Under the RMA councils create district and regional plans. These plans set out the way the council will manage and protect the environment. Rules in plans control what people can do in the environment.
Some activities can be done as of right, but others need permission from the local council. This permission is called a resource consent. Every day, people apply to their local council for resource consent to do something such as put up a garage, subdivide their property, build a multi-storey apartment block, or take water from a stream.
When a council grants a resource consent, it often attaches conditions about how the activity can be carried out. These conditions help avoid or minimise adverse effects on the environment.
Sometimes the council will publicly notify an application for resource consent. The council will notify applications that might have an effect on the environment that is more than minor, or where the applicant requests their application be publicly notified. The council will also publicly notify a resource consent application if it considers that special circumstances exist, or if the district or regional plan says it must.

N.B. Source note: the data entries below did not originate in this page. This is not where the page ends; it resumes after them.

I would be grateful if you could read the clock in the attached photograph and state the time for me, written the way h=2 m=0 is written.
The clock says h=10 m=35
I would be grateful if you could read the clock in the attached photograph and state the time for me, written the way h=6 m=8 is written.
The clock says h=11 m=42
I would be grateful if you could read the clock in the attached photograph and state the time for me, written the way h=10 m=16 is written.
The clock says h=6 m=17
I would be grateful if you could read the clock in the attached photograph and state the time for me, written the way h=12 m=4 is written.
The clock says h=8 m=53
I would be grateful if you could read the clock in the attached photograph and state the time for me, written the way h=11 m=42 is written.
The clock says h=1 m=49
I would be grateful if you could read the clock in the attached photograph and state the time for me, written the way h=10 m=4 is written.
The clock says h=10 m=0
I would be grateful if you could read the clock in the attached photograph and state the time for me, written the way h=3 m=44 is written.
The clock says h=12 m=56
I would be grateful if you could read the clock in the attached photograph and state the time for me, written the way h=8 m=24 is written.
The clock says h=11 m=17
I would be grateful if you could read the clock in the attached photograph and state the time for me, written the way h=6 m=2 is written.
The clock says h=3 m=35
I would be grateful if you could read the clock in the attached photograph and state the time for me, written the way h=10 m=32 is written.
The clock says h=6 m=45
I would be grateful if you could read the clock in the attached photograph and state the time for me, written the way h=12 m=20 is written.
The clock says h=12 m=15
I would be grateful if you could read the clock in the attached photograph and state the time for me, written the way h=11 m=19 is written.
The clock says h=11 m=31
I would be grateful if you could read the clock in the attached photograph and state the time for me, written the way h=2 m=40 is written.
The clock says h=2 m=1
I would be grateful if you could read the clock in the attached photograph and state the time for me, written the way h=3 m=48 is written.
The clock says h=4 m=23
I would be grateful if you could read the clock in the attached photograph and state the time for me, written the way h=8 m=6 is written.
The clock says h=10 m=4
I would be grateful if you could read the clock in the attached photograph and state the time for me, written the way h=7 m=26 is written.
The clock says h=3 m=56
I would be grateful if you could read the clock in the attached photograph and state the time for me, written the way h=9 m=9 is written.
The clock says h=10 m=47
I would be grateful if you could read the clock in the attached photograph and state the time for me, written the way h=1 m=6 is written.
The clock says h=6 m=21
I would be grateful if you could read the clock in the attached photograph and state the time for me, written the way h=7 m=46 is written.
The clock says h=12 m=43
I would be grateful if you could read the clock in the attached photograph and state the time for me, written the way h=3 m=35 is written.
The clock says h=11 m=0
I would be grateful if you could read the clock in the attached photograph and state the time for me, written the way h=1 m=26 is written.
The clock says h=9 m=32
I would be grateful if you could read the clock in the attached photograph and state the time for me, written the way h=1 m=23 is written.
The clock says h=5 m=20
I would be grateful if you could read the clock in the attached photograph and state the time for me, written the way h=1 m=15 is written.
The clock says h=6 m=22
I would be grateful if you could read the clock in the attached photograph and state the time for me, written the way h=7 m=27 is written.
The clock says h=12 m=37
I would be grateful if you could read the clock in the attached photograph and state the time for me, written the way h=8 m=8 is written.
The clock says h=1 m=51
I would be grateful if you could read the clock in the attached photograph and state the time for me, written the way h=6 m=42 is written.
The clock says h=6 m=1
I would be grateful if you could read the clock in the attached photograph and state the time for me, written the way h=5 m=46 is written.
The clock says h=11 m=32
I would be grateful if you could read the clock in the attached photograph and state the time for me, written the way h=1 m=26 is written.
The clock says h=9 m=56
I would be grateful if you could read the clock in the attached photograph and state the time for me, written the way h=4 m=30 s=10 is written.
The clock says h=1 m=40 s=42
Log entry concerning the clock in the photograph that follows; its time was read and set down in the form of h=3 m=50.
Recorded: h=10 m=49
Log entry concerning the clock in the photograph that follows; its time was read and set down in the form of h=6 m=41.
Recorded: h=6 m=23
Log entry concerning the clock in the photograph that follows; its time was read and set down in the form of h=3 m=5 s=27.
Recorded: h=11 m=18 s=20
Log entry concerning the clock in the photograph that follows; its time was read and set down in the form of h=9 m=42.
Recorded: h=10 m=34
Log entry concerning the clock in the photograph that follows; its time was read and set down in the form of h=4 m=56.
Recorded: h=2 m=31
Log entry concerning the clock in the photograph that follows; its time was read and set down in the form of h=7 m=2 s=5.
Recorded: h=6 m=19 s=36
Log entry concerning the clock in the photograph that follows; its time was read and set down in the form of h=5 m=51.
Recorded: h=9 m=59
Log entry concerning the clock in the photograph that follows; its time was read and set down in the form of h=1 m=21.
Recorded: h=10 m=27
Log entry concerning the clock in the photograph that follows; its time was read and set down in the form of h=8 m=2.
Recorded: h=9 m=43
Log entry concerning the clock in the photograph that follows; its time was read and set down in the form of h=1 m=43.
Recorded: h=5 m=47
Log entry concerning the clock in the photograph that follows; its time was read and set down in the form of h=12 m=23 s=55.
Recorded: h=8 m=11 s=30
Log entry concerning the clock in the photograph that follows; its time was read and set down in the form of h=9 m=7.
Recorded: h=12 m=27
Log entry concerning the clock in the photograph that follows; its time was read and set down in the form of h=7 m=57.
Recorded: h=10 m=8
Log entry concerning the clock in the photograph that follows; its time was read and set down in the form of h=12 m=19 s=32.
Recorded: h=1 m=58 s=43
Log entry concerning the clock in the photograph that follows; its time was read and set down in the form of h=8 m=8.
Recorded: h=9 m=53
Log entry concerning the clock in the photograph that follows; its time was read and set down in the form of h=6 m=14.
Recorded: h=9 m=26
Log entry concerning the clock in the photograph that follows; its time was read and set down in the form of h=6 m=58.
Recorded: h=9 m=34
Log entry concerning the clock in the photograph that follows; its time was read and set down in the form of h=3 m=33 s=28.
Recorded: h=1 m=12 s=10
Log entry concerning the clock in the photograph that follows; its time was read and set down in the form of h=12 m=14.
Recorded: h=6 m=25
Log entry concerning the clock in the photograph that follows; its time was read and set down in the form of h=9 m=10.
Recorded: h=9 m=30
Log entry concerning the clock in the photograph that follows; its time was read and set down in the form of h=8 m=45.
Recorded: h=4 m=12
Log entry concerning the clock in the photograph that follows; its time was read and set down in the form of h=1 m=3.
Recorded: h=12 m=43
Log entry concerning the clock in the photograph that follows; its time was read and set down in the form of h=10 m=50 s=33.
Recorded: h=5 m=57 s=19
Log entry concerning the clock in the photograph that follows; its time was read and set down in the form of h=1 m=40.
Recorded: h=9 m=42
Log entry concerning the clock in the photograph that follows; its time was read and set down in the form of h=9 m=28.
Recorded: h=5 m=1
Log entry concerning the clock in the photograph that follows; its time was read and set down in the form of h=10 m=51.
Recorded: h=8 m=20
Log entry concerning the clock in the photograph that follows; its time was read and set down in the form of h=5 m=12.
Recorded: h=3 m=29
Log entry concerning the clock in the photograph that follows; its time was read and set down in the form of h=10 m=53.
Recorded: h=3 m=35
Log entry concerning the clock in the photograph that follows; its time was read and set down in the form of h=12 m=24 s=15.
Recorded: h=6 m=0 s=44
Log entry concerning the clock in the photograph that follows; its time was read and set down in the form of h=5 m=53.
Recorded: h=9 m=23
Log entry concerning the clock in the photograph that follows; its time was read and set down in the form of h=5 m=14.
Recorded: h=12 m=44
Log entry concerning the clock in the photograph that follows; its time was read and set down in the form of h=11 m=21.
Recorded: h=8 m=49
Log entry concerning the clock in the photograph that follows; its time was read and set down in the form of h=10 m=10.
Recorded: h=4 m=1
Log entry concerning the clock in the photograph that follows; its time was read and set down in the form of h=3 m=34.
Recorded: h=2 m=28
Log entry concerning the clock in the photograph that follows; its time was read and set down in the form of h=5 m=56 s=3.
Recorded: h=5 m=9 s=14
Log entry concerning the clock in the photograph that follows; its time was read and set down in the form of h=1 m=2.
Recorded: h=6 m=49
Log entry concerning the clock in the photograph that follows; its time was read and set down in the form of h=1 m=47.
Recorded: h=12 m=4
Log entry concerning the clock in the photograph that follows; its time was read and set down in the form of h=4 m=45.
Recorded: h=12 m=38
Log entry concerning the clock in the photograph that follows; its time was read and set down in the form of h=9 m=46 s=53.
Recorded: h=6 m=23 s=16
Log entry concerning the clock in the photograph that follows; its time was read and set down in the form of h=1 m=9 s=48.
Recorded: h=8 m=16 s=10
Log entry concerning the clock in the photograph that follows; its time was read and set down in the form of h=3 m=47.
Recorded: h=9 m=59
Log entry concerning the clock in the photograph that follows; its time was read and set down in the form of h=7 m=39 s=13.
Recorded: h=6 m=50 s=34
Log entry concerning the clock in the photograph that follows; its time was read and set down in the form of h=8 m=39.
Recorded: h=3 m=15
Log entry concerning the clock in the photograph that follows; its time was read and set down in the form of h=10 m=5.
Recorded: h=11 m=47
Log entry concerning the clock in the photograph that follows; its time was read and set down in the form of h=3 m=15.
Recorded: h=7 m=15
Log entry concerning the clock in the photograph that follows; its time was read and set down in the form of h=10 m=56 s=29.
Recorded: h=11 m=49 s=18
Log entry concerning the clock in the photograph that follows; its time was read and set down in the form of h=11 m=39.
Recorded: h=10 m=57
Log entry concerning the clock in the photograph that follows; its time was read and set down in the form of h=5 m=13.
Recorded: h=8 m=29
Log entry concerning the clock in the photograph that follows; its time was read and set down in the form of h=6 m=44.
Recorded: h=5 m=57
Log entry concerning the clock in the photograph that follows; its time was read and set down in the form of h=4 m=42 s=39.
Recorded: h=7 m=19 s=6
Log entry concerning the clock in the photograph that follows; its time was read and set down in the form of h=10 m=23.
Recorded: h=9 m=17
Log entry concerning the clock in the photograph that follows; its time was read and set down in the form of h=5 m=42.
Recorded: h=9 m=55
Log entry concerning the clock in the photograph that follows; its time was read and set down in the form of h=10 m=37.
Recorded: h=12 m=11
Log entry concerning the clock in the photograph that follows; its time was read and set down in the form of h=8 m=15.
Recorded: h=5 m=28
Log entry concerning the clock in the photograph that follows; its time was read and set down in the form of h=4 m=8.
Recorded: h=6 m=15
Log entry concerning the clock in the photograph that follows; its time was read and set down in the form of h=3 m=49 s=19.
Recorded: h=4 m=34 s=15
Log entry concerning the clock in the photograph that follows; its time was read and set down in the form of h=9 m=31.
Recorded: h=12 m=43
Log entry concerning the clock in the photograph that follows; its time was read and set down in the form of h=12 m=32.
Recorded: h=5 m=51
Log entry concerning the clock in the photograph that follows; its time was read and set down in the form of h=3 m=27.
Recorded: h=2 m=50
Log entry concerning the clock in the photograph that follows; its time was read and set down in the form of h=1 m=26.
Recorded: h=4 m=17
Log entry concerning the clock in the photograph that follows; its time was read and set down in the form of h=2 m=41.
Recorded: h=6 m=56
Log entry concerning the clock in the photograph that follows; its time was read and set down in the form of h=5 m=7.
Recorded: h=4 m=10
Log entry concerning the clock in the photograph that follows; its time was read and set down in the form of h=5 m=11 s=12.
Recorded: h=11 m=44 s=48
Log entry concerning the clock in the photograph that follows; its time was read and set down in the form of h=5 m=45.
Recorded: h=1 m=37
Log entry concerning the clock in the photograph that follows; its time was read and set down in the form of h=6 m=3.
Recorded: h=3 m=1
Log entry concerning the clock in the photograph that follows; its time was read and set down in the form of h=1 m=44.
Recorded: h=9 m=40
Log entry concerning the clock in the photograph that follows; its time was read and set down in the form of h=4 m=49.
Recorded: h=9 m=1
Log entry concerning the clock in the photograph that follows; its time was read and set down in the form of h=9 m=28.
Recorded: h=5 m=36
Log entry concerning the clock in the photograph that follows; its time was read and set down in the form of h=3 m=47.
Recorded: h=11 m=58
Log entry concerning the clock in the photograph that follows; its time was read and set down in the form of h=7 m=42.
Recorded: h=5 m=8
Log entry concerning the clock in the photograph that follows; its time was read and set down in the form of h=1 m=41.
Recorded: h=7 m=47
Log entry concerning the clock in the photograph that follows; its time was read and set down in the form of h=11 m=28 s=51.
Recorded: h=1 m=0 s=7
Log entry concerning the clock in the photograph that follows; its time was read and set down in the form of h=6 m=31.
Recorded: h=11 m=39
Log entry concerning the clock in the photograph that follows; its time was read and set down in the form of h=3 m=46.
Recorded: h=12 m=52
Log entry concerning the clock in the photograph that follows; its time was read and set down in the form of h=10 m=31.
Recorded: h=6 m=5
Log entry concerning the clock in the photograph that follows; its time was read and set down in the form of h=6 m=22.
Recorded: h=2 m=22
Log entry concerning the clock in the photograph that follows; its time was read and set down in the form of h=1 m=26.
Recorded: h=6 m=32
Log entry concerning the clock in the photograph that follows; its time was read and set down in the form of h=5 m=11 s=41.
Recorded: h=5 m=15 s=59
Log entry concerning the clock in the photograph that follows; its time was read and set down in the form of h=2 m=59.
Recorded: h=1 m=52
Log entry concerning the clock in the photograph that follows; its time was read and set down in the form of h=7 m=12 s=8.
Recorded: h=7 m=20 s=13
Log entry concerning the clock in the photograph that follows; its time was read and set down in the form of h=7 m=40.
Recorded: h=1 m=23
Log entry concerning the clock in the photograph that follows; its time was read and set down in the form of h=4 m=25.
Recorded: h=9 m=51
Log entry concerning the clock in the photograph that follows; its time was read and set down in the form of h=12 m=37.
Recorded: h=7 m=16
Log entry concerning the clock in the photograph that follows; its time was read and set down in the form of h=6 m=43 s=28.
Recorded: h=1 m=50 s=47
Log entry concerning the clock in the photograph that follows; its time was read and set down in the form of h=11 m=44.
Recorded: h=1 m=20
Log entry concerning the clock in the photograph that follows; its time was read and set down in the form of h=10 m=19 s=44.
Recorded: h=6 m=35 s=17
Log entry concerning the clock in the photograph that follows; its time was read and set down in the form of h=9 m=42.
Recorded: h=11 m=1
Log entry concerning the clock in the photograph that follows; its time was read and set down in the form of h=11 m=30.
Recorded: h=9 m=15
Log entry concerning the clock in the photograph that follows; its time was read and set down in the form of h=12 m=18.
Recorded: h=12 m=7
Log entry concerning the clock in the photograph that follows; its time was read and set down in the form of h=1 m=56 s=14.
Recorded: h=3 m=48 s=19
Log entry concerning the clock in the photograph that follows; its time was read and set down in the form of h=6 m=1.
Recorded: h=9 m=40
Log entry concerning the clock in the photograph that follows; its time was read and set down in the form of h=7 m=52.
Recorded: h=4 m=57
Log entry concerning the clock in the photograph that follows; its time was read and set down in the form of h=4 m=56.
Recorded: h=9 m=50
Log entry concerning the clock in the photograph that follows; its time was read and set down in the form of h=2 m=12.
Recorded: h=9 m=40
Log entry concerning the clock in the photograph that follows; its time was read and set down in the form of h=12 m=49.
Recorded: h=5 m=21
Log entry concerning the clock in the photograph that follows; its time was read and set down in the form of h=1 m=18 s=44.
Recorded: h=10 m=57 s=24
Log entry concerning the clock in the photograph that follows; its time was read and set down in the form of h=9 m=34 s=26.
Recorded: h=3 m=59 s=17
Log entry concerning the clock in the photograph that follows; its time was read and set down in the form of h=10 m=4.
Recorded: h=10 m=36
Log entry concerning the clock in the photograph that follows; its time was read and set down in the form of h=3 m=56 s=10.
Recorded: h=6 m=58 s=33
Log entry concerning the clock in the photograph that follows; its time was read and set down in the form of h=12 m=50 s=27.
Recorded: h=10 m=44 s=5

If the effects of the activity are not more than minor, or the district or regional plan says the resource consent application needn't be publicly notified, the council might notify the application just to those persons it considers to be affected. If all people affected have given their approval to the activity, an application will generally not be notified.
Something being publicly notified means the council advertises it publicly, notifies directly affected people, and often puts a sign up at the site involved. People can then make submissions about the activity being notified. If something is only notified to certain people, only those people can make a submission about the activity being notified.